Gerakan Pro Demokrasi Hong Kong Lawan Pemerintah Pro Cina
Rabu, 7 Agustus 2019 09:01 WIB
TEMPO.CO, Hong Kong – Tiga orang pengunjuk rasa muda pro-Demokrasi di Hong Kong menggelar jumpa pers, yang belum pernah dilakukan sebelumnya.
Mereka menuntut pemberlakuan sistem demokrasi, kebebasan, dan kesetaraan sambil mengecam sikap pemerintah Hong Kong, yang dianggap pro Cina.
“Kami menyerukan pemerintah untuk mengembalikan kekuasaan kepada rakyat dan merespon tuntutan warga Hong Kong,” kata ketiganya saat membacakan tuntutan ini dalam bahasa Inggris dan Kanton seperti dilansir Channel News Asia pada Selasa, 6 Agustus 2019.
Ketiganya terdiri dari dua orang lelaki dan seorang perempuan. Mereka mengenakan penutup wajah dengan menyebut jumpa pers itu sebagai “Oleh Rakyat, Untuk Rakyat”.
“Membangun demokrasi, kebebasan dan kesetaraan merupakan hak setiap warga yang tidak bisa diabaikan. Maka, kami menyerukan kepada pemerintah untuk tidak menghancurkan hak kami mengejar nilai-nilai universal ini,” kata mereka.
Ini merupakan pertama kalinya gerakan pro-Demokrasi di Hong Kong menggelar jumpa pers dan menyampaikan sikapnya secara resmi.
“Acara jumpa pers ini bertujuan untuk mengimbangi monopoli pemerintah terhadap wacana politik yang berkembang saat ini,” kata mereka sambil menegaskan mereka tidak terafiliasi dengan kelompok politik manapun.
Jumpa pers ini digelar sehari setelah terjadi unjuk rasa massal yang melumpuhkan jalur transportasi darat dan kereta api pada Senin.

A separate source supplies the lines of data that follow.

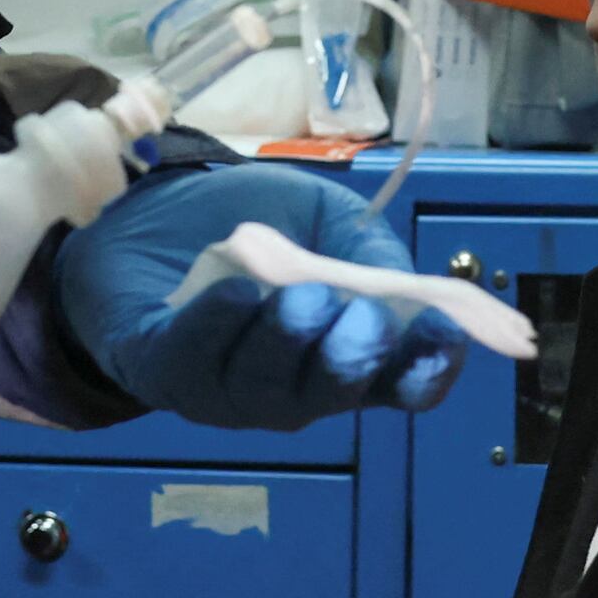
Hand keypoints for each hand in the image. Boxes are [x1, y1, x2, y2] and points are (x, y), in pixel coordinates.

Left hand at [55, 166, 473, 429]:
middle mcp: (295, 388)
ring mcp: (229, 390)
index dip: (428, 366)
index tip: (445, 329)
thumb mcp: (325, 218)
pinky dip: (218, 329)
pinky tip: (236, 294)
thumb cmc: (253, 221)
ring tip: (302, 298)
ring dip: (287, 342)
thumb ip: (368, 251)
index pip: (401, 384)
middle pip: (334, 392)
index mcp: (348, 355)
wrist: (151, 205)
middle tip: (365, 316)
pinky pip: (193, 362)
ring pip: (265, 385)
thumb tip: (405, 291)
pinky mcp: (164, 371)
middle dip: (353, 357)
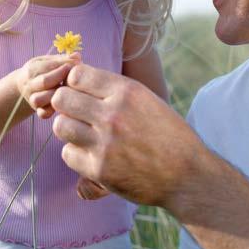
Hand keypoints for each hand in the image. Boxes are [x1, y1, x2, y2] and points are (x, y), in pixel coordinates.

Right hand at [16, 53, 80, 118]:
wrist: (24, 87)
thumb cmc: (41, 71)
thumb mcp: (47, 61)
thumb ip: (62, 59)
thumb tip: (77, 56)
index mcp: (32, 70)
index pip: (48, 66)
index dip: (65, 64)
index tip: (77, 63)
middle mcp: (30, 85)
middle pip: (45, 81)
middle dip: (62, 77)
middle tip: (74, 75)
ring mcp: (32, 99)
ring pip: (41, 99)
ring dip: (56, 94)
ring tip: (68, 89)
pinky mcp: (38, 110)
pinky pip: (43, 113)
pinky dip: (53, 110)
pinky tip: (64, 103)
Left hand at [51, 64, 197, 207]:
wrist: (187, 175)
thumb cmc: (167, 133)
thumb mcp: (146, 99)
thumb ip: (113, 89)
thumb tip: (77, 78)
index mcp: (127, 91)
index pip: (77, 74)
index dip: (74, 82)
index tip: (81, 91)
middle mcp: (113, 114)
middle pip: (62, 98)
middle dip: (66, 103)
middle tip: (77, 112)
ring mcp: (105, 142)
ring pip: (61, 125)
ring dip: (69, 128)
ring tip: (83, 132)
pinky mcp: (99, 169)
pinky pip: (68, 154)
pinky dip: (76, 154)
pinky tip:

Sejumlah pengunjuk rasa juga terlibat bentrok dengan polisi Hong Kong, yang menembakkan gas air mata.
“Pemerintahan Hong Kong saat ini harus bertanggung jawab atas protes publik tapi mereka memilih untuk bersikap tidak bertanggung jawab,” kata salah satu perwakilan pengunjuk rasa dalam bahasa Inggris.
“Perilaku memalukan itu sudah seharusnya dikecam,” kata dia.
Ketiganya juga mengecam tindakan keras polisi di Hong Kong dan menyebutnya telah kehilangan disiplin. “Mereka tidak mampu melakukan tugasnya menegakkan hukum,” kata mereka.
Seperti dilansir Reuters, Cina dan Hong Kong menganut sistem satu negara dua sistem setelah Inggris menyerahkan wilayah semi-otonom itu ke Beijing pada 1997. Inggris menguasai Hong Kong selama 99 tahun setelah memenangi Perang Opium.
Warga berunjuk rasa menolak upaya amandemen legislasi ekstradisi, yang diajukan pemerintah Hong Kong dan dibahas di Dewan Legislatif di sana. Warga merasa khawatir akan diekstradisi ke Cina jika dianggap melanggar hukum di sana. Ini karena sistem hukum Cina yang dinilai tidak transparan dan tidak menjunjung HAM.